Et c’était à présent au tour de Prestimion de Muldemar, actuellement lord Prestimion, un jour Pontife. Serait-il jugé digne successeur du grand Prankipin et du magnifique Confalume ? Peut-être. Majipoor florissait sous sa conduite. Il avait commis des erreurs, oui, mais Prankipin aussi, et Confalume également. Sa plus grande réussite avait été d’éviter au monde d’être mal gouverné par Korsibar ; mais personne n’en saurait jamais rien. Avait-il accompli autre chose de louable ? Assurément, il espérait que oui ; mais lui moins que tout autre ne pouvait le savoir. Il était encore jeune, cependant. Il pourrait finalement, tel était son souhait le plus vif, figurer aux côtés de ces deux architectes d’un âge d’or.
— Et voilà Stiamot ? demanda Taradath.
— Il est plus loin dans la rangée, mon garçon. Naturellement, l’artiste a dû deviner à quoi il ressemblait, mais il est là. Ici… que je te montre…

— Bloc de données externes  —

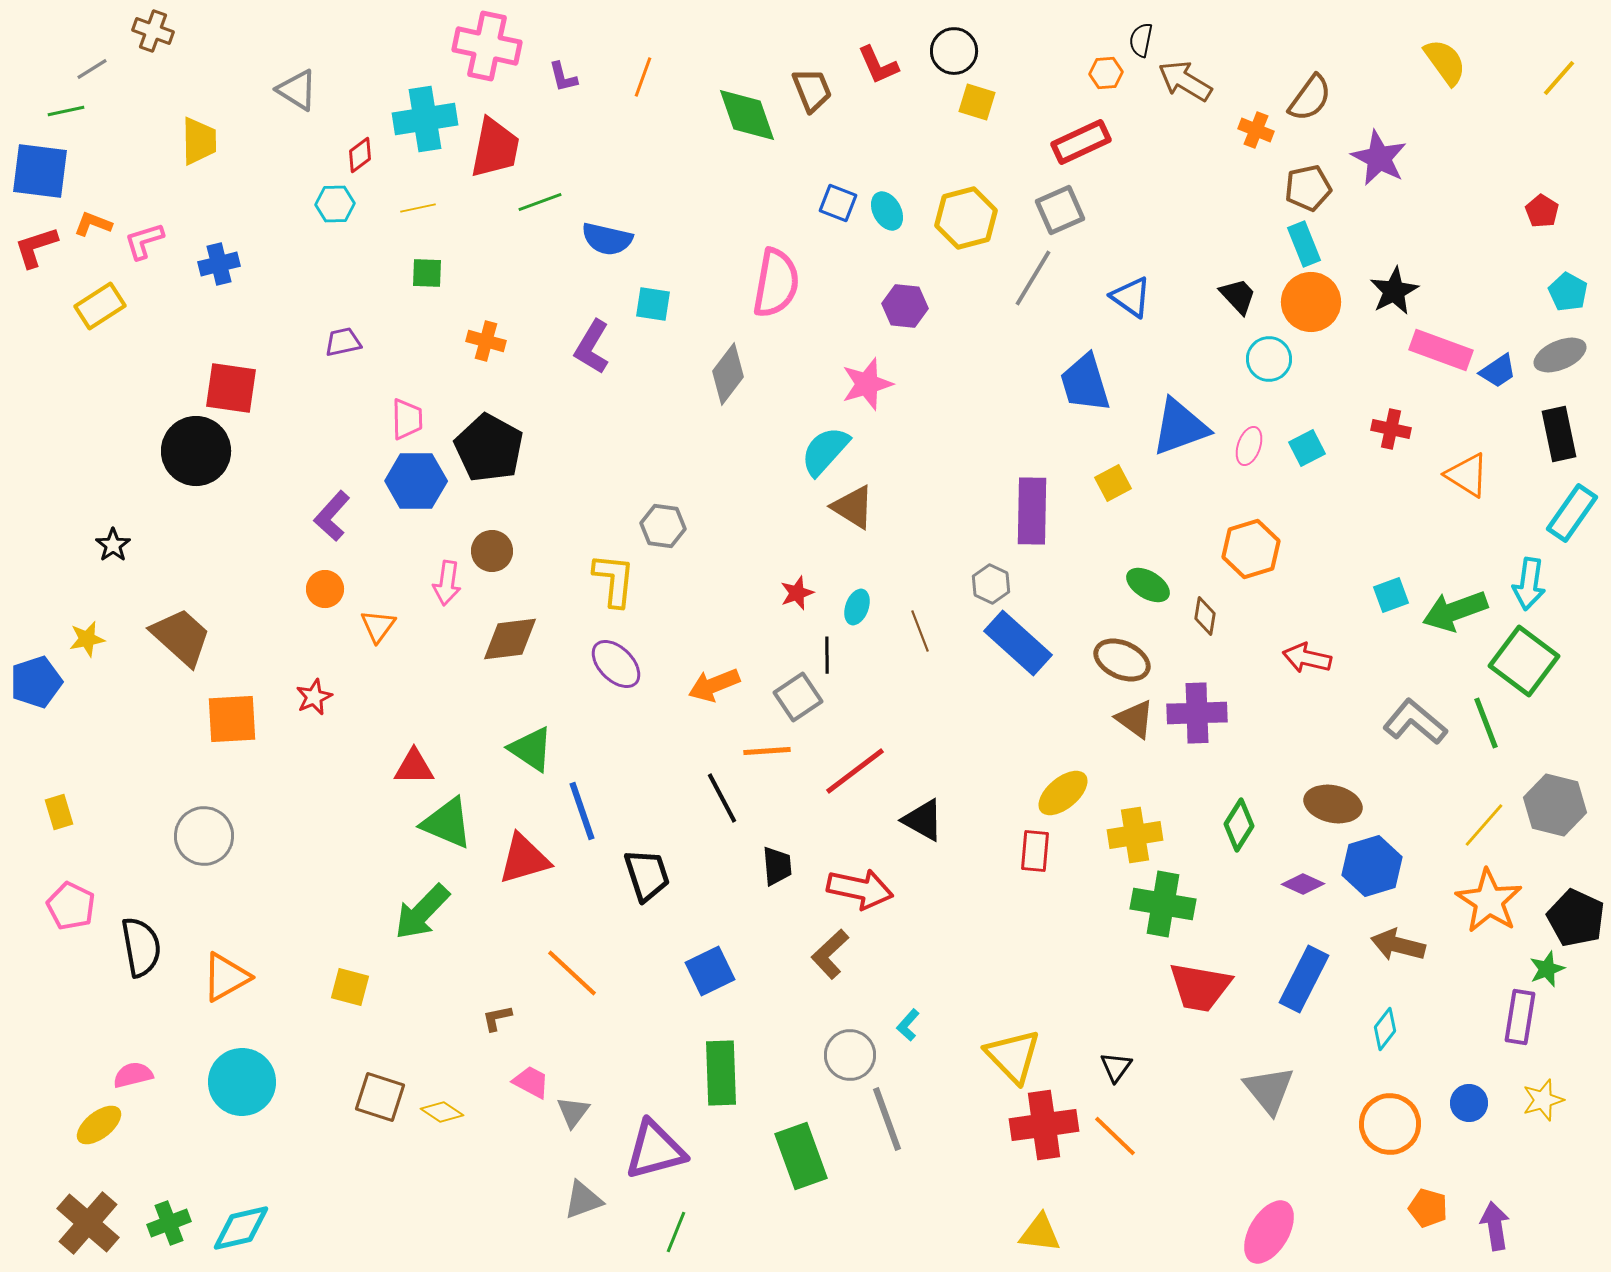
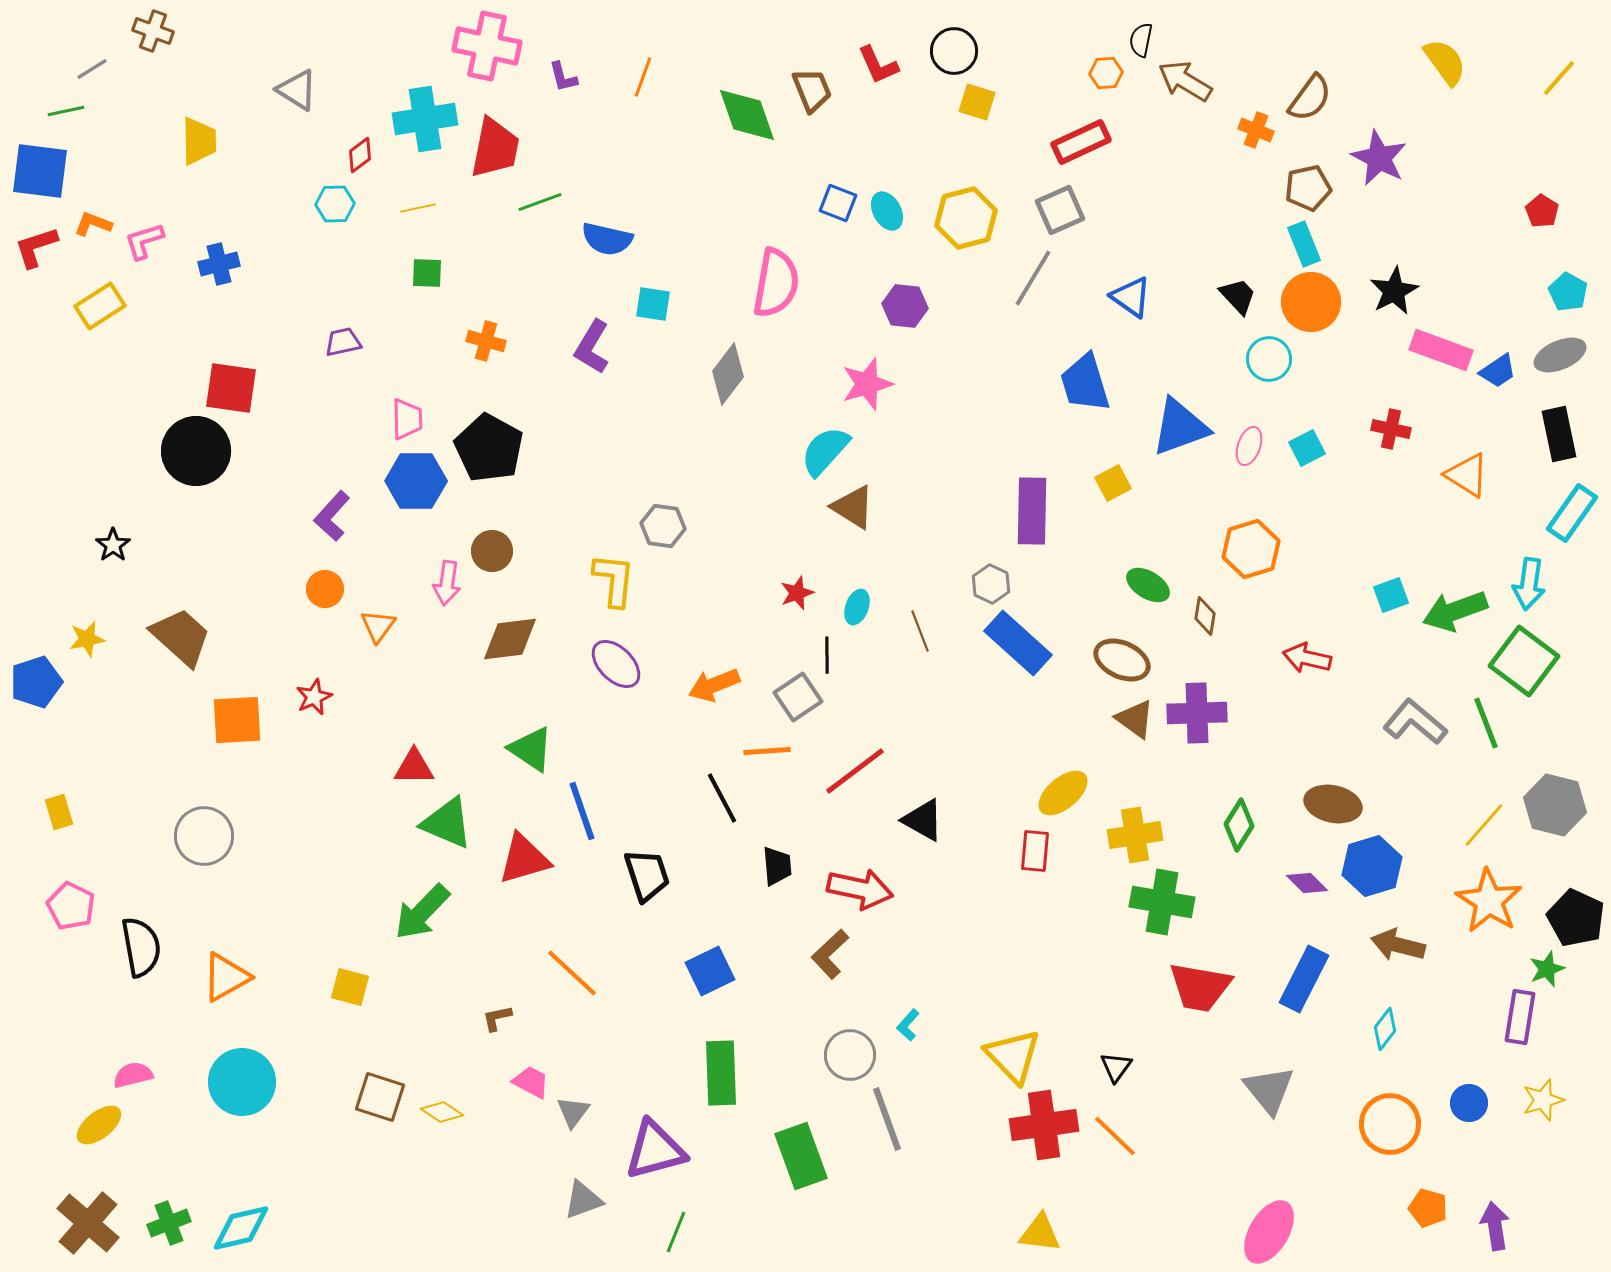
orange square at (232, 719): moved 5 px right, 1 px down
purple diamond at (1303, 884): moved 4 px right, 1 px up; rotated 21 degrees clockwise
green cross at (1163, 904): moved 1 px left, 2 px up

Étonnamment alerte, boitant juste un peu de la jambe gauche, celle atteinte, Confalume se dirigea en traînant les pieds vers l’autre bout de la pièce. Prestimion le regarda passer de portrait en portrait avec Taradath, rappelant le nom des premiers empereurs.
Le garçon resta là-bas, observant solennellement les visages des Pontifes qui avaient gouverné le monde un millier d’années avant la naissance de Stiamot lui-même. Confalume, revenant à l’endroit où Prestimion était encore assis, remplit de nouveau leurs verres et dit à voix basse, sur un ton confidentiel ;
— La véritable raison pour laquelle vous vous êtes précipité ici est que vous pensiez que j’étais mourant, n’est-ce pas ? Vous vouliez constater de vos propres yeux mon état de santé.
— J’ignore ce que je pensais. Mais les nouvelles venant du Labyrinthe à votre sujet étaient vraiment inquiétantes. Il semblait approprié de vous rendre visite. Un homme de votre âge, subissant une attaque…
— En réalité, j’ai bien cru que j’allais mourir, lorsque c’est arrivé. Mais seulement sur le moment. Je suis loin d’être fini, Prestimion.
— Pourvu que ce soit vrai.
— Dites-vous cela dans mon intérêt ou dans le vôtre ? demanda le Pontife.